Optimizing for SIMD: best practices?(i.e. what features are allowed?)

Fri Feb 26 05:50:36 UTC 2021

On Thursday, 25 February 2021 at 11:28:14 UTC, z wrote:
> How does one optimize code to make full use of the CPU's SIMD 
> capabilities?
> Is there any way to guarantee that "packed" versions of SIMD 
> instructions will be used?(e.g. vmulps, vsqrtps, etc...)
> To give some context, this is a sample of one of the functions 
> that could benefit from better SIMD usage :
>>float euclideanDistanceFixedSizeArray(float[3] a, float[3] b) {
>>   float distance;
>>   a[] -= b[];
>>   a[] *= a[];
>>   static foreach(size_t i; 0 .. 3/+typeof(a).length+/){
>>       distance += a[i].abs;//abs required by the caller
>>   }
>>   return sqrt(distance);
>>}
>>vmovsd xmm0,qword ptr ds:[rdx]
>>vmovss xmm1,dword ptr ds:[rdx+8]
>>vmovsd xmm2,qword ptr ds:[rcx+4]
>>vsubps xmm0,xmm0,xmm2
>>vsubss xmm1,xmm1,dword ptr ds:[rcx+C]
>>vmulps xmm0,xmm0,xmm0
>>vmulss xmm1,xmm1,xmm1
>>vbroadcastss xmm2,dword ptr ds:[<__real at 7fffffff>]
>>vandps xmm0,xmm0,xmm2
>>vpermilps xmm3,xmm0,F5
>>vaddss xmm0,xmm0,xmm3
>>vandps xmm1,xmm1,xmm2
>>vaddss xmm0,xmm0,xmm1
>>vsqrtss xmm0,xmm0,xmm0
>>vmovaps xmm6,xmmword ptr ss:[rsp+20]
>>add rsp,38
>>ret
>
> I've tried to experiment with dynamic arrays of float[3] but 
> the output assembly seemed to be worse.[1](in short, it's 
> calling internal D functions which use "vxxxss" instructions 
> while performing many moves.)
>
> Big thanks
> [1] https://run.dlang.io/is/F3Xye3

If you are developing for deployment to a platform that has a 
GPU, you might consider going SIMT (dcompute) rather than SIMD.  
SIMT is a lot easier on the eyes.  More importantly, if you're 
targetting an SoC or console, or have relatively chunky 
computations that allow you to work around the PCIe transit 
costs, the path is open to very large performance improvements.  
I've only been using dcompute for a week or so but so far it's 
been great.

If your algorithims are very branchy, or you decide to stick with 
multi-core/SIMD for any of a number of other good reasons, here 
are a few things I learned before decamping to dcompute land that 
may help:

   1)  LDC is pretty good at auto vectorization as you have 
probably observed.  Definitely worth a few iterations to try and 
get the vectorizer engaged.

   2)  LDC auto vectorization was good but explicit __vector 
programming is more predictable and was, at least for my tasks, 
much faster.
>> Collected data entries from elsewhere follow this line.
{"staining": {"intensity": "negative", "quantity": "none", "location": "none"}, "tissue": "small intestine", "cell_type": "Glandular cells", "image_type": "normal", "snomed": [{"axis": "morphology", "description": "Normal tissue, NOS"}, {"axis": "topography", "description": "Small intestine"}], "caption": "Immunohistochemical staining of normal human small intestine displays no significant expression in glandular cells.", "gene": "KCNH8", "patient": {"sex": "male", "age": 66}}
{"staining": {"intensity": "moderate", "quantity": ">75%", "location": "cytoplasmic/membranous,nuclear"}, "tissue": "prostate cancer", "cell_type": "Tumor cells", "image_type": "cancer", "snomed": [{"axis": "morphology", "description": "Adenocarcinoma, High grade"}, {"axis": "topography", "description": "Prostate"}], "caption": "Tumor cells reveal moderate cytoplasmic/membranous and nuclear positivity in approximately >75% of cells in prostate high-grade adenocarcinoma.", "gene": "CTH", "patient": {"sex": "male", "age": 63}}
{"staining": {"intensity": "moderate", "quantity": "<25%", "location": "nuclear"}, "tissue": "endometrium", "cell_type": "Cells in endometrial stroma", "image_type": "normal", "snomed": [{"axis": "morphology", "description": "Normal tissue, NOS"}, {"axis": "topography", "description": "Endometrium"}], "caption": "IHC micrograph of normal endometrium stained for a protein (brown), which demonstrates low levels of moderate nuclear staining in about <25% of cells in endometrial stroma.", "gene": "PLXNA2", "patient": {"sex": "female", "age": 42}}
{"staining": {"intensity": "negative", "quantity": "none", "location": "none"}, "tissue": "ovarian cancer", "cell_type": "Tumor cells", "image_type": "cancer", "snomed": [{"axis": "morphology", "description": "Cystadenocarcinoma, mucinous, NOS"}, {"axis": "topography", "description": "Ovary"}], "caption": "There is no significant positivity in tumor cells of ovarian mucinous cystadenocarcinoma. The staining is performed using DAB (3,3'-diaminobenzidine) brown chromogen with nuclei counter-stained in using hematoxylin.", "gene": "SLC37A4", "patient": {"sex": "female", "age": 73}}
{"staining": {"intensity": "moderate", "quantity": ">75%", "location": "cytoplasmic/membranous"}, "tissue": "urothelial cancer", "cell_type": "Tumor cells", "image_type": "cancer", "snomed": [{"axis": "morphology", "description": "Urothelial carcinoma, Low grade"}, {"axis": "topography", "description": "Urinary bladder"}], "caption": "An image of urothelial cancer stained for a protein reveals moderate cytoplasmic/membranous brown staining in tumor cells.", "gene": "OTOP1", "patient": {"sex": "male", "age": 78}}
I couldn't persuade the auto vectorizer to "do the 
right thing" throughout the hot path but perhaps you'll have 
better luck.

   3)  LDC does a good job of going between T[N] <==> 
__vector(T[N]) so using the static array types as your 
input/output types and the __vector types as your compute types 
works out well whenever you have to interface with an unaligned 
world. LDC issues unaligned vector loads/stores for casts or full 
array assigns: v = cast(VT)sa[];  or v[] = sa[];  These are quite 
good on modern CPUs.  To calibrate note that Ethan recently 
talked about a 10% gain he experienced using full alignment, 
IIRC, so there's that.

   4) LDC also does a good job of discovering SIMD equivalents 
given static foreach unrolled loops with explicit complie-time 
indexing of vector element operands.  You can use those along 
with pragma(inline, true) to develop your own "intrinsics" that 
supplement other libs.

   5) If you adopt the __vector approach you'll have to handle the 
partials manually. (array length % vec length != 0 indicates a 
partial or tail fragment).  If the classic (copying/padding) 
approaches to such fragmentation don't work for you I'd suggest 
using nested static functions that take ref T[N] inputs and 
outputs.  The main loops become very simple and the tail handling 
reduces to loading stack allocated T[N] variables explicitly, 
calling the static function, and unloading.

Good luck.